(RECORDS PROVIDED):
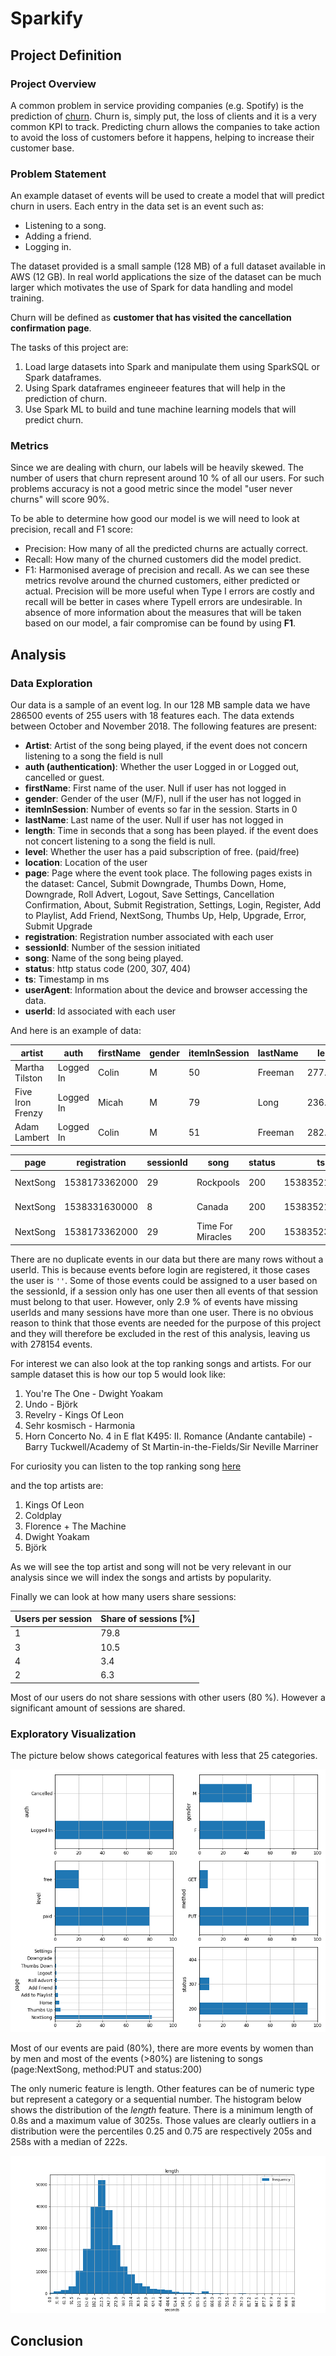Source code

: # Sparkify

## Project Definition
### Project Overview
A common problem in service providing companies (e.g. Spotify) is the prediction of 
[churn](https://en.wikipedia.org/wiki/Customer_attrition). Churn is, simply put, the loss of clients and it is a very 
common KPI to track. Predicting churn allows the companies to take action to avoid the loss of customers before it happens, 
helping to increase their customer base.

### Problem Statement

An example dataset of events will be used to create a model that will predict churn in users. Each entry in the data set 
is an event such as:
* Listening to a song.
* Adding a friend.
* Logging in.

The dataset provided is a small sample (128 MB) of a full dataset available in AWS (12 GB). In real world applications 
the size of the dataset can be much larger which motivates the use of Spark for data handling and model training.

Churn will be defined as __customer that has visited the cancellation confirmation page__.

The tasks of this project are:
1. Load large datasets into Spark and manipulate them using SparkSQL or Spark dataframes.
2. Using Spark dataframes engineeer features that will help in the prediction of churn.
3. Use Spark ML to build and tune machine learning models that will predict churn.

### Metrics
Since we are dealing with churn, our labels will be heavily skewed. The number of users that churn represent around 10 % 
of all our users. For such problems accuracy is not a good metric since the model "user never churns" will score 90%.

To be able to determine how good our model is we will need to look at precision, recall and F1 score:
* Precision: How many of all the predicted churns are actually correct.
* Recall: How many of the churned customers did the model predict.
* F1: Harmonised average of precision and recall.
As we can see these metrics revolve around the churned customers, either predicted or actual.
Precision will be more useful when Type I errors are costly and recall will be better in cases where TypeII errors are 
undesirable. In absence of more information about the measures that will be taken based on our model, a fair compromise 
can be found by using __F1__.

## Analysis
### Data Exploration
Our data is a sample of an event log. In our 128 MB sample data we have 286500 events of 255 users with 18 features each. 
The data extends between October and November 2018.
The following features are present:

* __Artist__: Artist of the song being played, if the event does not concern listening to a song the field is null
* __auth (authentication)__: Whether the user Logged in or Logged out, cancelled or guest.
* __firstName__: First name of the user. Null if user has not logged in
* __gender__: Gender of the user (M/F), null if the user has not logged in
* __itemInSession__: Number of events so far in the session. Starts in 0
* __lastName__: Last name of the user. Null if user has not logged in
* __length__: Time in seconds that a song has been played. if the event does not concert listening to a song the field 
is null.
* __level__: Whether the user has a paid subscription of free. (paid/free)
* __location__: Location of the user
* __page__: Page where the event took place. The following pages exists in the dataset: Cancel, Submit Downgrade, 
Thumbs Down, Home, Downgrade, Roll Advert, Logout, Save Settings, Cancellation Confirmation, About, Submit Registration, 
Settings, Login, Register, Add to Playlist, Add Friend, NextSong, Thumbs Up, Help, Upgrade, Error, Submit Upgrade
* __registration__: Registration number associated with each user
* __sessionId__: Number of the session initiated
* __song__: Name of the song being played.
* __status__: http status code (200, 307, 404)
* __ts__: Timestamp in ms
* __userAgent__: Information about the device and browser accessing the data.
* __userId__: Id associated with each user

And here is an example of data:

|              artist|     auth|firstName|gender|itemInSession|lastName|   length|level|            location|
|--------------------|---------|---------|------|-------------|--------|---------|-----|--------------------|
|      Martha Tilston|Logged In|    Colin|     M|           50| Freeman|277.89016| paid|     Bakersfield, CA|
|    Five Iron Frenzy|Logged In|    Micah|     M|           79|    Long|236.09424| free|Boston-Cambridge-...|
|        Adam Lambert|Logged In|    Colin|     M|           51| Freeman| 282.8273| paid|     Bakersfield, CA|

|           page| registration|sessionId|                song|status|           ts|           userAgent|userId|
|---------------|-------------|---------|--------------------|------|-------------|--------------------|------|
|       NextSong|1538173362000|       29|           Rockpools|   200|1538352117000|Mozilla/5.0 (Wind...|    30|
|       NextSong|1538331630000|        8|              Canada|   200|1538352180000|"Mozilla/5.0 (Win...|     9|
|       NextSong|1538173362000|       29|   Time For Miracles|   200|1538352394000|Mozilla/5.0 (Wind...|    30|

There are no duplicate events in our data but there are many rows without a userId. This is because events before login 
are registered, it those cases the user is `''`. Some of those events could be assigned to a user based on the sessionId,
if a session only has one user then all events of that session must belong to that user. However, only 2.9 % of events have
missing userIds and many sessions have more than one user. There is no obvious reason to think that those events are needed
for the purpose of this project and they will therefore be excluded in the rest of this analysis, leaving us with 278154 events.

For interest we can also look at the top ranking songs and artists. For our sample dataset this is how our top 5 would look like:
1. You're The One - Dwight Yoakam
2. Undo - Björk
3. Revelry - Kings Of Leon
4. Sehr kosmisch - Harmonia
5. Horn Concerto No. 4 in E flat K495: II. Romance (Andante cantabile) - Barry Tuckwell/Academy of St Martin-in-the-Fields/Sir Neville Marriner

For curiosity you can listen to the top ranking song [here](https://open.spotify.com/track/451F5TM60tR5ec1gOGr1JQ?si=5bUGCoYVSzKj6dgYXCEC6g)

and the top artists are:

1. Kings Of Leon
2. Coldplay
3. Florence + The Machine
4. Dwight Yoakam
5. Björk

As we will see the top artist and song will not be very relevant in our analysis since we will index the songs and artists by popularity.

Finally we can look at how many users share sessions:

|Users per session|Share of sessions [%]|
|---------------|-----|
|              1| 79.8|
|              3|  10.5|
|              4|   3.4|
|              2|  6.3|'

Most of our users do not share sessions with other users (80 %). However a significant amount of sessions are shared.
### Exploratory Visualization
The picture below shows categorical features with less that 25 categories.

![categorical_features](pictures/categorical_features_barplot.png)

Most of our events are paid (80%), there are more events by women than by men and most of the events (>80%) are listening to songs 
(page:NextSong, method:PUT and status:200)

The only numeric feature is length. Other features can be of numeric type but represent a category or a sequential number.
The histogram below shows the distribution of the _length_ feature. There is a minimum length of  0.8s and a maximum value
of 3025s. Those values are clearly outliers in a distribution were the percentiles 0.25 and 0.75 are respectively 205s and 
258s with a median of 222s.

![length_hist](pictures/length_hist.png)


## Conclusion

(ACTIVITY):
Using the material above, gather every line that includes "dataframes".

(REPLY TO THE TASK):
1. Load large datasets into Spark and manipulate them using SparkSQL or Spark dataframes.
2. Using Spark dataframes engineeer features that will help in the prediction of churn.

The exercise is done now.